「国際薬物乱用・不正取引防止デー」(6月26日)に寄せて
1999年06月26日
コフィー・アナン国連事務総長メッセージ
事務総長、国際性を強める薬物乱用・密売への対策における国連の適性を主張
以下はコフィー・アナン事務総長が、6月26日の「国際薬物乱用・不正取引防止デー」に際し発表したメッセージ(非公式訳)である。
20世紀と「国連薬物乱用防止の10年」がともに終わりを迎えようとする中、私達は今年の「国際薬物乱用・不正取引防止デー」に当たり、この悲惨な災いとの闘いにおける確かな進展を誇ることができます。しかし、この闘いに勝利するためには、まだ長い道程が残されています。私達はこれまでの成果に満足したり、気を緩めたりすることはできないのです。
しばしばそうであるように、もっとも重大な突破口は、薬物問題に対する私達の認識の変化に求められます。この問題はもはや、解決不可能なものとして捉えられてはいません。私達は今、政治的な意志と必要な資金が動員できれば、解決が可能であることを認識しています。1年前の国連特別総会は、この突破口の証となりました。185カ国の政府は初めて、特に薬物問題への対策を目指した複数の国際文書を採択したのです。
さまざまなパートナーからの協力を受け、国連薬物統制計画(UNDCP)は、必要な情報、技術および資金を長期的に入手可能とするための新たなイニシアチブを発足させました。

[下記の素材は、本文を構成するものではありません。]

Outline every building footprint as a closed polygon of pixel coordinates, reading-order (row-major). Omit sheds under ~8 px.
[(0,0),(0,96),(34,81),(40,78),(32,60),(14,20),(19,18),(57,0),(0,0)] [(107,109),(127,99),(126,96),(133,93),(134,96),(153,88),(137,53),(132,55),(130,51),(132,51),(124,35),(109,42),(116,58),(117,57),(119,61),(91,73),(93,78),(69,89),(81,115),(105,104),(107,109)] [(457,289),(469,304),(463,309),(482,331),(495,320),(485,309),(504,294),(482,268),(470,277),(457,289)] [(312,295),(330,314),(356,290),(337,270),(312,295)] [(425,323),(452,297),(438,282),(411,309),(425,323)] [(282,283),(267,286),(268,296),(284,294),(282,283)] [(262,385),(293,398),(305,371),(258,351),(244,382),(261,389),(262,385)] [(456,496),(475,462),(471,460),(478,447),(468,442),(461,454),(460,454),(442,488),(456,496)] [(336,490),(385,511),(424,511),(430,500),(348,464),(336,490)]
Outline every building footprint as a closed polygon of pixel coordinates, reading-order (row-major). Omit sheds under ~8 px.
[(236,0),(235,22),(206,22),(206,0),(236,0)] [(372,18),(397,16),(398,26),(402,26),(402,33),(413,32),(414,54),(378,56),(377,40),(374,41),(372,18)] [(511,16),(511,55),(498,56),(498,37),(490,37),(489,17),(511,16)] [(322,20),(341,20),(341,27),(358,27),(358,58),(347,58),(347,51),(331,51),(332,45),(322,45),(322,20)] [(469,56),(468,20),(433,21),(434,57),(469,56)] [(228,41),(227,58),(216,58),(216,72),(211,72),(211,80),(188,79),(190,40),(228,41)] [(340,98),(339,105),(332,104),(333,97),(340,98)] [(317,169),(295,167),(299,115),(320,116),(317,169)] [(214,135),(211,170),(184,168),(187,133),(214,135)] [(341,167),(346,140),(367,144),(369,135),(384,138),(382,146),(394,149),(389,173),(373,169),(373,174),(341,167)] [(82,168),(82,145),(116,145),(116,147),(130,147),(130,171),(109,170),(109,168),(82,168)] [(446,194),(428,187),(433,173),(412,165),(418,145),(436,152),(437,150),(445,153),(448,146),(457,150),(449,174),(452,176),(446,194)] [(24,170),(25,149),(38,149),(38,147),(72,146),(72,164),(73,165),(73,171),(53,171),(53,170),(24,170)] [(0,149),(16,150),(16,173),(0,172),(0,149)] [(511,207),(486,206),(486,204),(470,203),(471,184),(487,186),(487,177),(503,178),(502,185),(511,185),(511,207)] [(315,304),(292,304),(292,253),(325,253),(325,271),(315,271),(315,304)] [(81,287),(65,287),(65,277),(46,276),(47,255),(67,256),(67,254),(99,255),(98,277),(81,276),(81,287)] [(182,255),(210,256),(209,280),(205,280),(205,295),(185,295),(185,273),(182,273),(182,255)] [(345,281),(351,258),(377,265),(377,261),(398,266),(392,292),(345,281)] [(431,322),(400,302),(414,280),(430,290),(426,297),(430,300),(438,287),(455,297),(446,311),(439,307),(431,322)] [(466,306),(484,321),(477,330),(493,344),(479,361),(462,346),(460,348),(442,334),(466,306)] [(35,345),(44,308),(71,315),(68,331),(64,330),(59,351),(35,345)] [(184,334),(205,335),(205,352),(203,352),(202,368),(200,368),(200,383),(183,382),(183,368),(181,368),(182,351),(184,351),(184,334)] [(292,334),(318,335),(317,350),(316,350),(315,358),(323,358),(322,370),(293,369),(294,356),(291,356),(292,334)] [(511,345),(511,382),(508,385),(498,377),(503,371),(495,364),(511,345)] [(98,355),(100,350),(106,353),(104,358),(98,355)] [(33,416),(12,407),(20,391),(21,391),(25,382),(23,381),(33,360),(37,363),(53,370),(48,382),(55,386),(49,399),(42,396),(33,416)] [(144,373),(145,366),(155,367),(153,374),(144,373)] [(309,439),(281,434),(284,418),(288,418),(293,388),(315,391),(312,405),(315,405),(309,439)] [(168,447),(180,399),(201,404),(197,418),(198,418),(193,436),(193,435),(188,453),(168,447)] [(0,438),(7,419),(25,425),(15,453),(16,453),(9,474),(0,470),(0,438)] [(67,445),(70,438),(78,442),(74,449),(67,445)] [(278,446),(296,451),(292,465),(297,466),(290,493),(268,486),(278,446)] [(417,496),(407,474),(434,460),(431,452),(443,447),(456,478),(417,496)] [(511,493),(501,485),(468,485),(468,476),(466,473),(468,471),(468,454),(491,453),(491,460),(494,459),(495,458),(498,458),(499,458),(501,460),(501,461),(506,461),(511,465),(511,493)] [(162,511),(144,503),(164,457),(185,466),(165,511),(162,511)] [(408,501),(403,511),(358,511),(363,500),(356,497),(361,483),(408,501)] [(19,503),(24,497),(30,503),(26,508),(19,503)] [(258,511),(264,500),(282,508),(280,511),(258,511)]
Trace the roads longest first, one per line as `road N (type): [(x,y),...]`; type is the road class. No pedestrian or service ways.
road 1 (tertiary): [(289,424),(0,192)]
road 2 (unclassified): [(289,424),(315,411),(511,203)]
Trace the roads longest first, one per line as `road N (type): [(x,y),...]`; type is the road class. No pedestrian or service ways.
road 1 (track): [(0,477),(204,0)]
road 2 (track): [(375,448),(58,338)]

その結果、危険な薬物の需要と供給は大幅に減少しました。事実、昨年の今頃に合意された目標の一部は、期限前に達成される可能性があります。
それでも、世界人口の3%から4%の人々が依然として不法薬物を常習していること、薬物の影響を受ける国の数が増えていること、薬物注射は引き続き、エイズ蔓延の主な原因の一つであり、世界中で破壊的な帰結をもたらしていること、いくつかの新しい薬物の消費も、若者を中心にますます広がっていること、そして、犯罪組織が何のためらいもなく、グローバリゼーションと運輸・通信分野の技術進歩を悪用していることは、紛れもない事実なのです。
薬物は依然として、あまりにも多くの人々の命を暗闇に陥れ、実際に破滅させています。薬物乱用対策に関連するコストは、先進国、途上国を問わず、多くの国々の社会インフラにとって大きな負担となっています。貴重な人材と資金が、発展と繁栄に欠かせない生産的な活動から取り上げられているのです。薬物密売はまた、よき統治にとって最大の障害の一つである汚職をはびこらせ続けています。
私は今年の国際薬物乱用防止デーに当たり、私達の繰り広げている闘いが死活的な重要性を持つことを再び強調したいと思います。悲惨なことに文字どおり、薬物問題がしばしば生死の問題であることは、誰の目にも明らかなのです。
薬物の乱用と密売の及ぼす地球的な影響とその国際的な性質から、国連はその対策にとって、もっとも適した存在といえます。私達は、薬物乱用という惨禍に終止符を打つ決意を固めた個人、家族、コミュニティー、そして国家の努力に、引き続き協力していきます。